Reid came down the ladder, his daughter said, and went to the rear of the house to knock on the back door while the others stayed in front. Then there was a second gunshot.

She said Golosow came out to the front of the house when she told him she only wanted to get her car and her father.

"He said neither one of them is going anywhere," she testified.

Davis said he went to the back of the house after the second gunshot and saw a fresh pool of blood being lapped up by a mother dog and her puppies. He never saw Reid alive again after he got off the roof.

The gunshots at Golosow's home were fired on Friday morning. Thera Reid said she called State Police and the sheriff's department, but she could not get anyone to investigate until the following week.

Richard Cummings and his girlfriend, Sandra Kahlaf, testified that Golosow asked them to come to his house to help with a deer he had killed.

When they got there they saw Reid's body in the downstairs bathroom.

Golosow told Kahlaf to clean up the mess, while he and Cummings went to dump the body, which was placed in the trunk of Thera's car.

Kahlaf said she did what she was told.

"I was scared," she said. "I just seen a dead body and I was afraid I was gonna be the next one."

Cummings said he got sick and vomited while handling the bloody body.

When they left the house in Thera's car, Cummings said he and Golosow ran into Chance Towner, who also made the trip to Clay. It was Towner who eventually called police and led them to the body.

Cummings testified that Golosow admitted to shooting Reid. Cummings said Golosow killed Reid because he had brought an undercover officer to his home.

"He said 'I killed the rat----- bastard,'" said Cummings.

While driving the car up Pisgah Ridge, an area just outside the town of Clay where the body was dumped, Cummings said Golosow started licking the blood off his hands. Cummings also said Golosow "pulled a bullet out of his pocket and sucked the blood off it and put it back in (his pocket)."

Under cross-examination, Cummings admitted he had never told police those details before.

Cummings said Golosow ordered the other two men to remove Reid's clothes and drag his body over the hill, where it was covered with sticks and leaves.

After the body was dumped, the car broke down in Clay. The men waited over an hour before someone showed up with a car hauler and took the men and the car to Cummings' residence at Ovapa, an area also known as Murder Mountain.

Cummings said Golosow and another man, Jeff Mollohan, came to the house a few days later looking for the car. He told them where it was, Cummings said, and they soaked it with gasoline and set it on fire.

Cummings and Kahlaf told differing stories about the murder weapon, which police recovered from the Ovapa residence.

Kahlaf said she picked the gun up while Golosow wasn't looking.

Cummings said Golosow handed the gun to Kahlaf and told her to use it for protection when the men left to dump the body.

Mollohan, who is in jail on unrelated charges, testified that he was in the "lockdown" area of the Central Regional Jail when Golosow slipped notes under his door asking him to testify he was present when Reid committed suicide.
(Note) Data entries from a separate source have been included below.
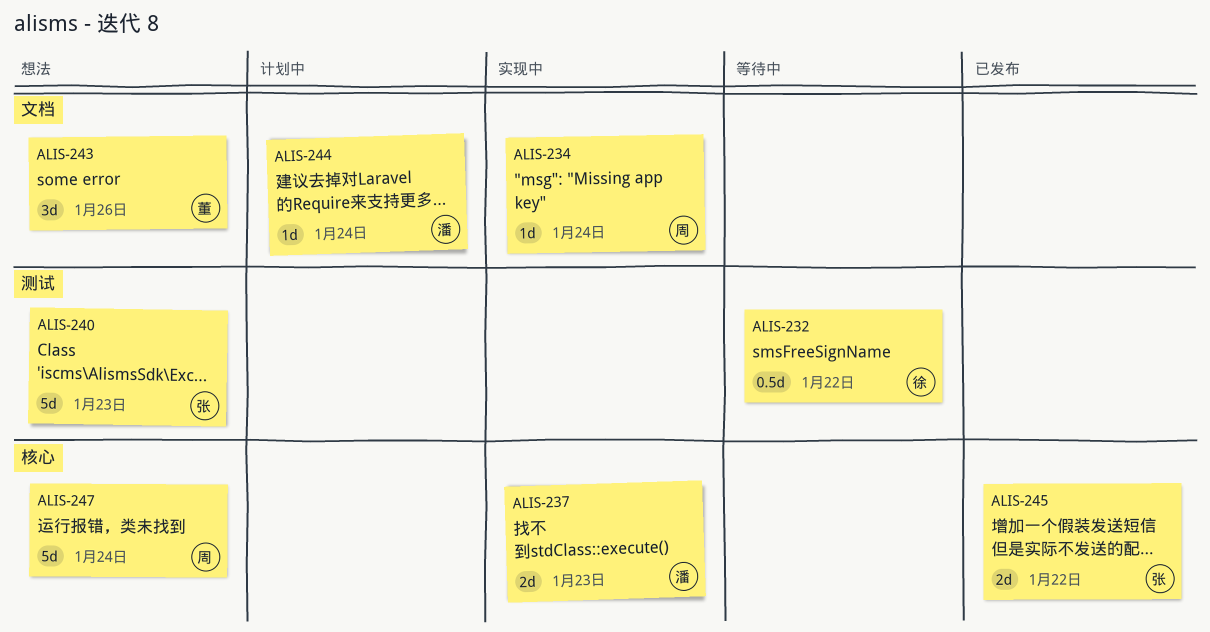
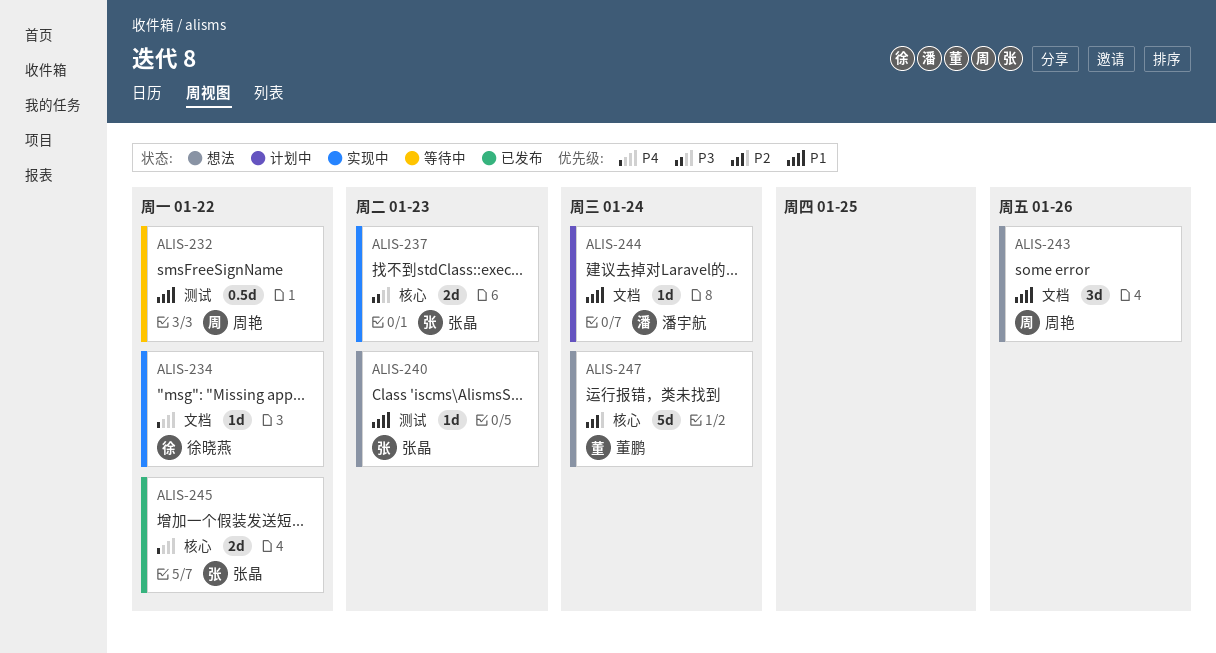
ALIS-232, owner: 徐晓燕 -> 周艳
ALIS-234, owner: 周艳 -> 徐晓燕
ALIS-234, due: Jan 24 -> Jan 22
ALIS-237, owner: 潘宇航 -> 张晶
ALIS-240, estimate: 5d -> 1d
ALIS-243, owner: 董鹏 -> 周艳
ALIS-247, owner: 周艳 -> 董鹏

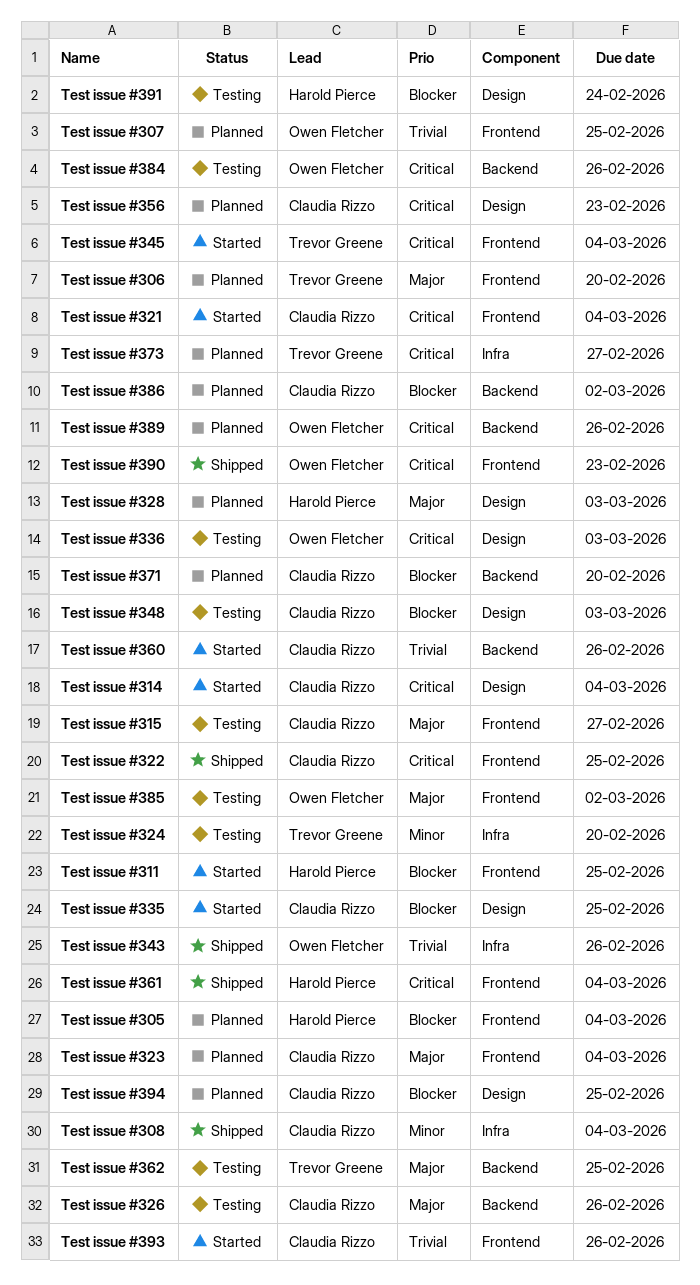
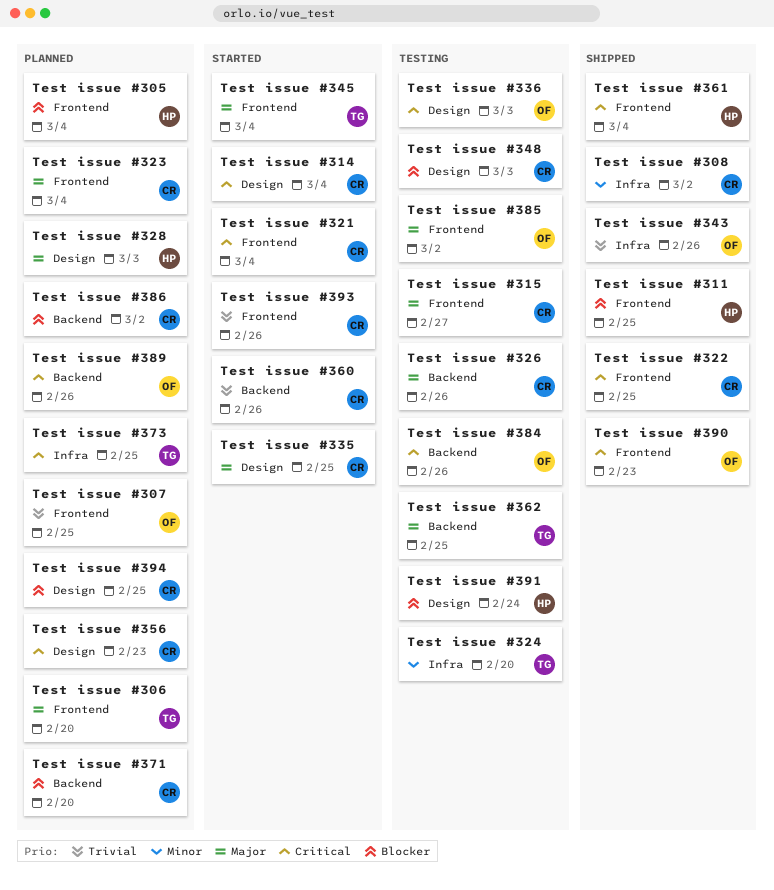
Test issue #308, due: Mar 4 -> Mar 2
Test issue #311, status: Started -> Shipped
Test issue #335, priority: Blocker -> Major
Test issue #345, priority: Critical -> Major
Test issue #373, due: Feb 27 -> Feb 25

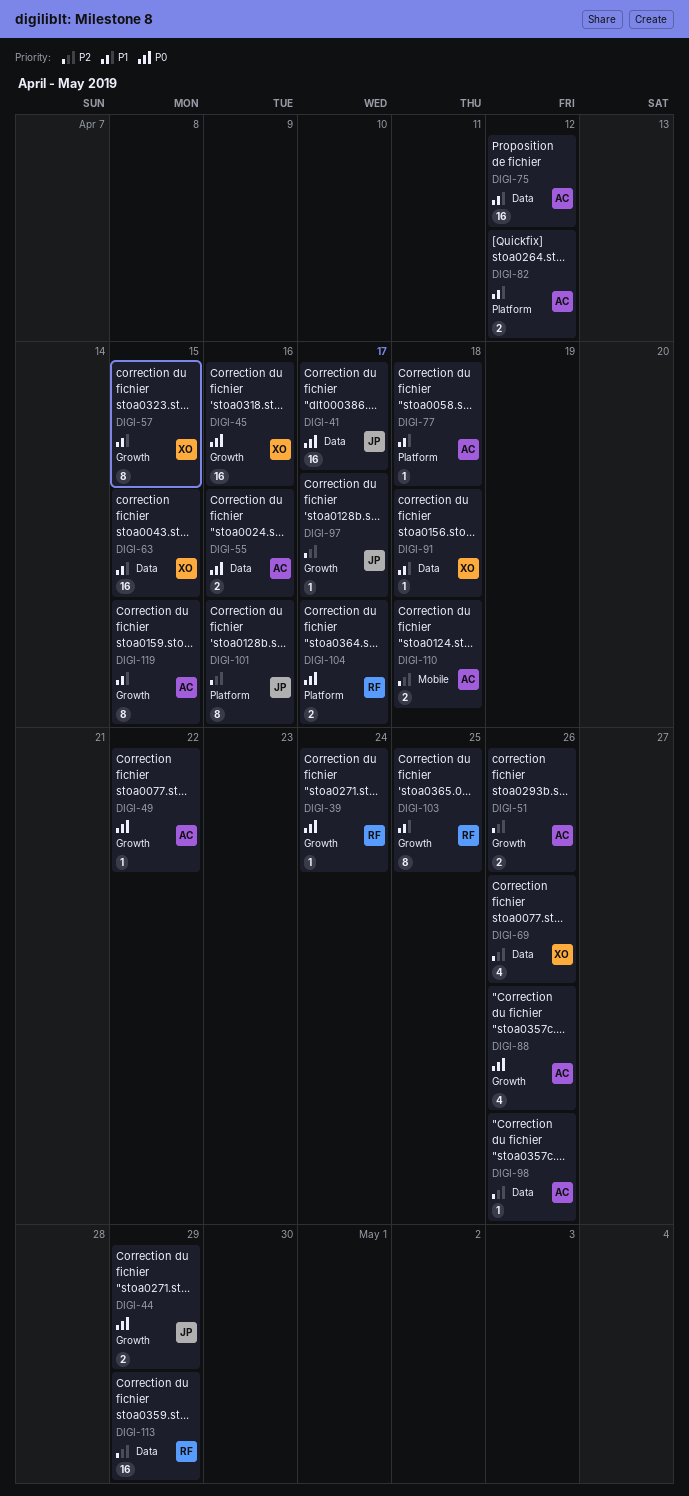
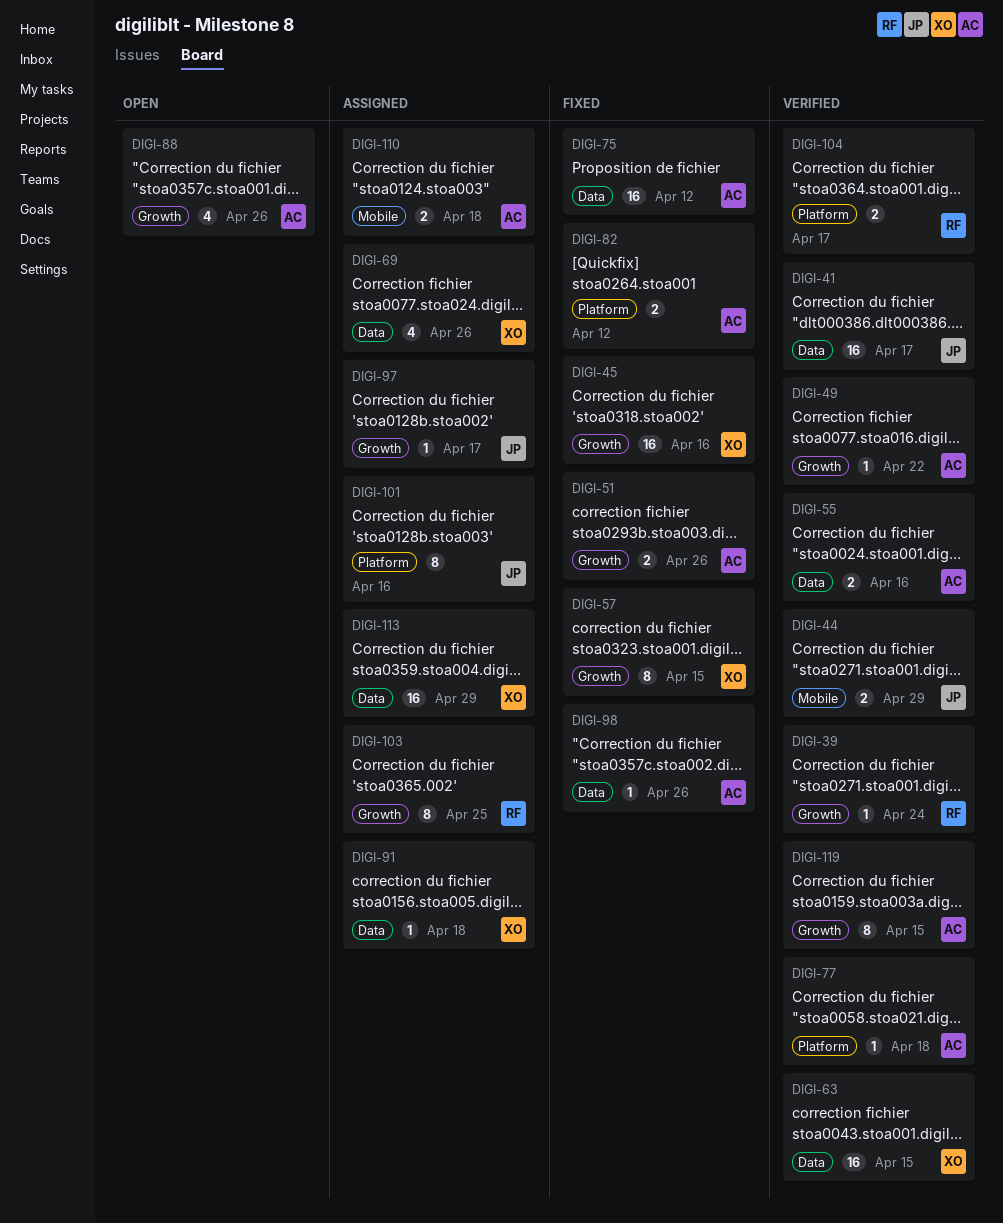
DIGI-44, label: Growth -> Mobile
DIGI-113, owner: RF -> XO

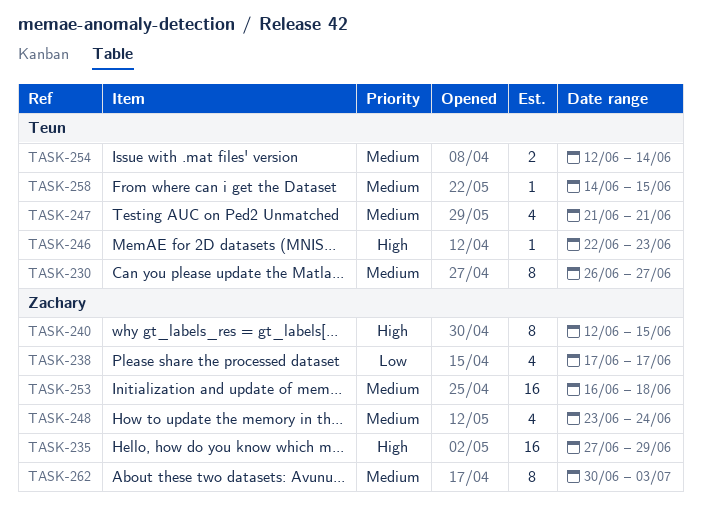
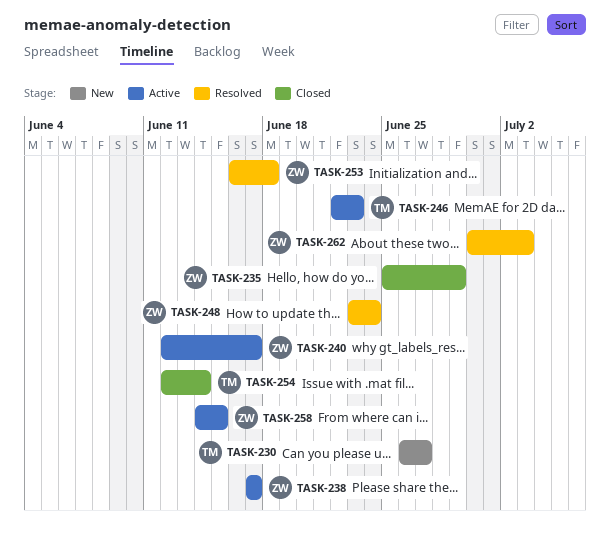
TASK-235, start: Jun 27 -> Jun 25
TASK-240, due: Jun 15 -> Jun 17
TASK-247: present -> none
TASK-258, owner: Teun -> Zachary

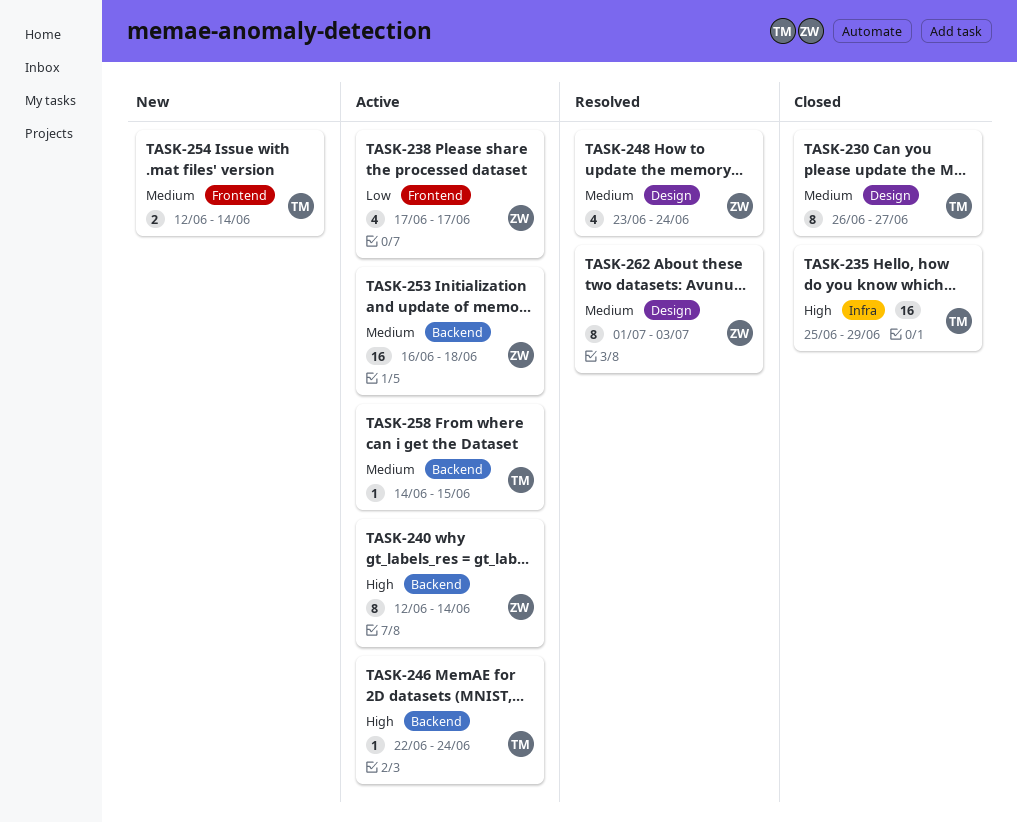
TASK-230, status: New -> Closed
TASK-235, owner: ZW -> TM
TASK-240, due: Jun 17 -> Jun 14
TASK-246, due: Jun 23 -> Jun 24
TASK-253, status: Resolved -> Active
TASK-254, status: Closed -> New
TASK-258, owner: ZW -> TM
TASK-262, start: Jun 30 -> Jul 1

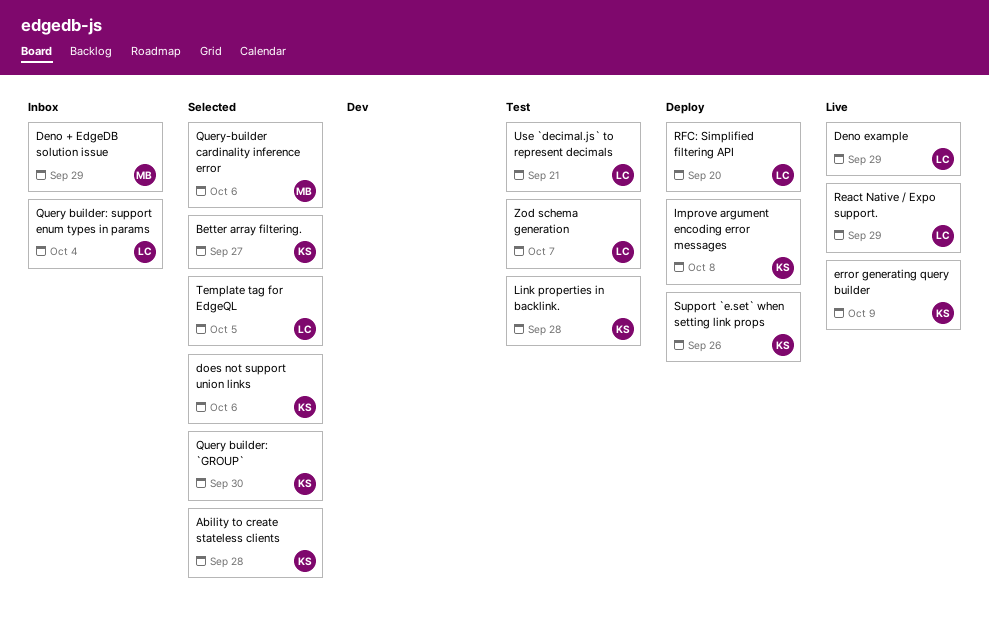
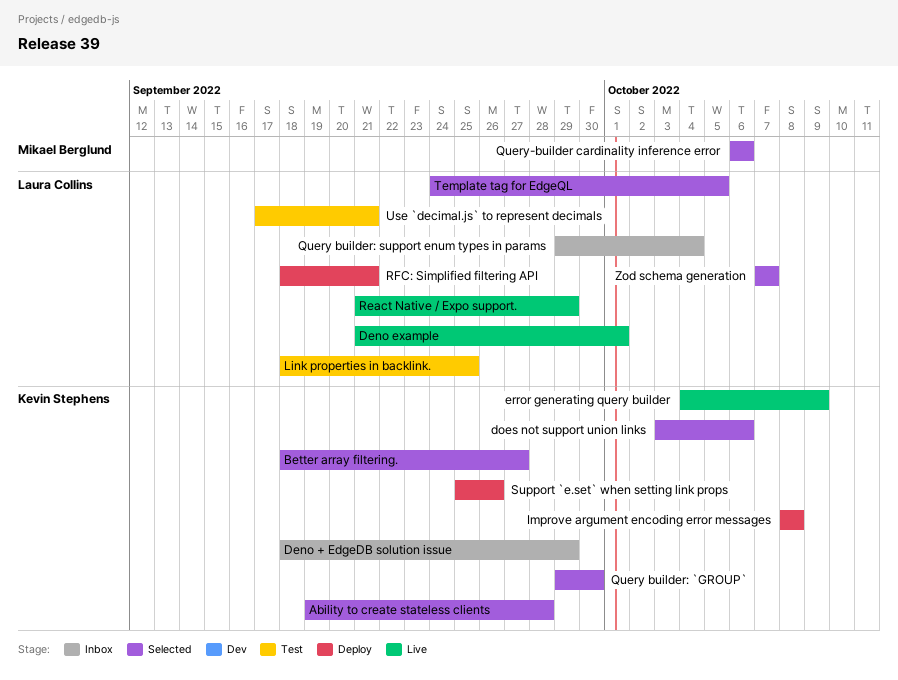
Deno + EdgeDB solution issue, owner: Mikael Berglund -> Kevin Stephens
Deno example, due: Sep 29 -> Oct 1
Link properties in backlink., owner: Kevin Stephens -> Laura Collins
Link properties in backlink., due: Sep 28 -> Sep 25
RFC: Simplified filtering API, due: Sep 20 -> Sep 21
Zod schema generation, status: Test -> Selected

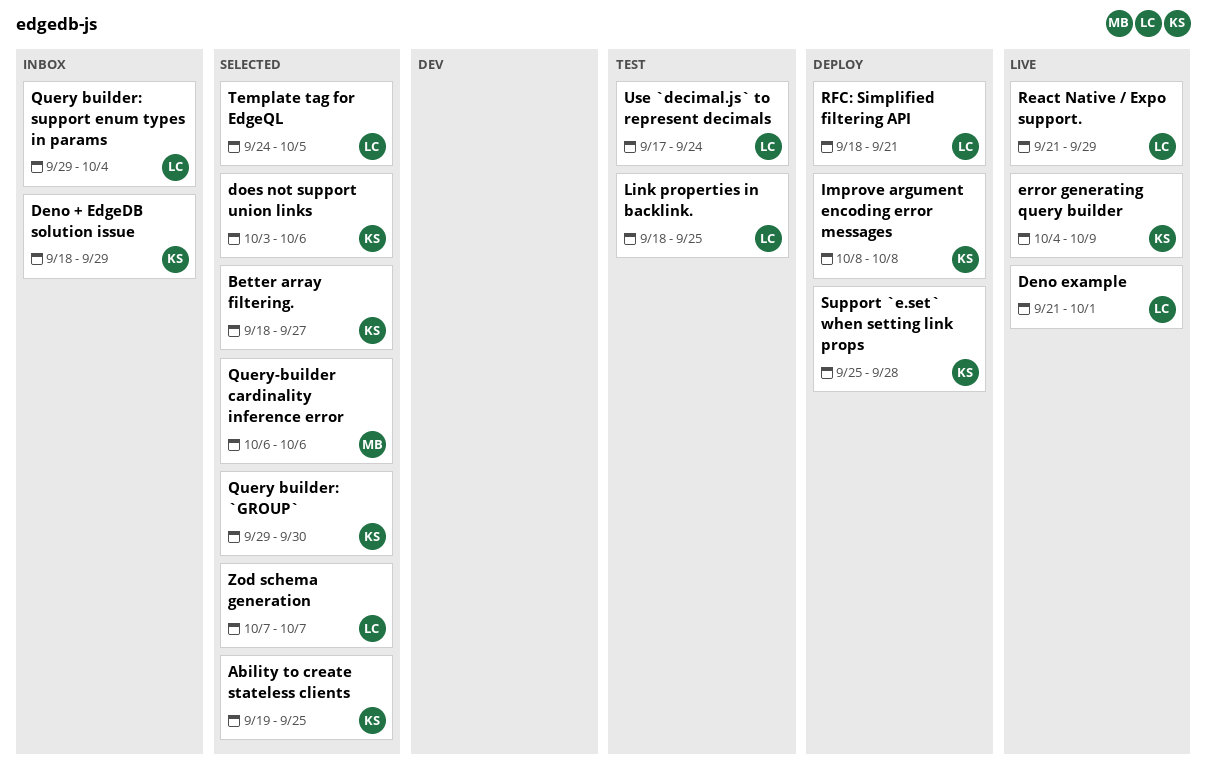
Ability to create stateless clients, due: Sep 28 -> Sep 25
Support `e.set` when setting link props, due: Sep 26 -> Sep 28
Use `decimal.js` to represent decimals, due: Sep 21 -> Sep 24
Mollohan said he wasn't present when Reid died.

The defense called Dr. Carroll Christiansen, who said he had treated Reid for depression and other ailments for 15 years. He said Reid has signed a "suicide contract" with a counselor at a local mental health clinic just a month before he died.

The defense also called a neighbor, Nita Mayes, who said she did not recognize Reid when she saw him a few days before his death because he had deteriorated so much.

A medical examiner testified that Prozac, marijuana, methamphetamine and amphetamines were found in Reid's bloodstream during an autopsy.

Had Reid shot himself, and also inflicted a head injury investigators said was caused by a blow from a garden tool, evidence showed he would have had to use his left hand, prosecutors claimed. Family members testified Reid was right-handed.

Following the verdict, Evans continued the case until May 29 for post-trial motions and sentencing.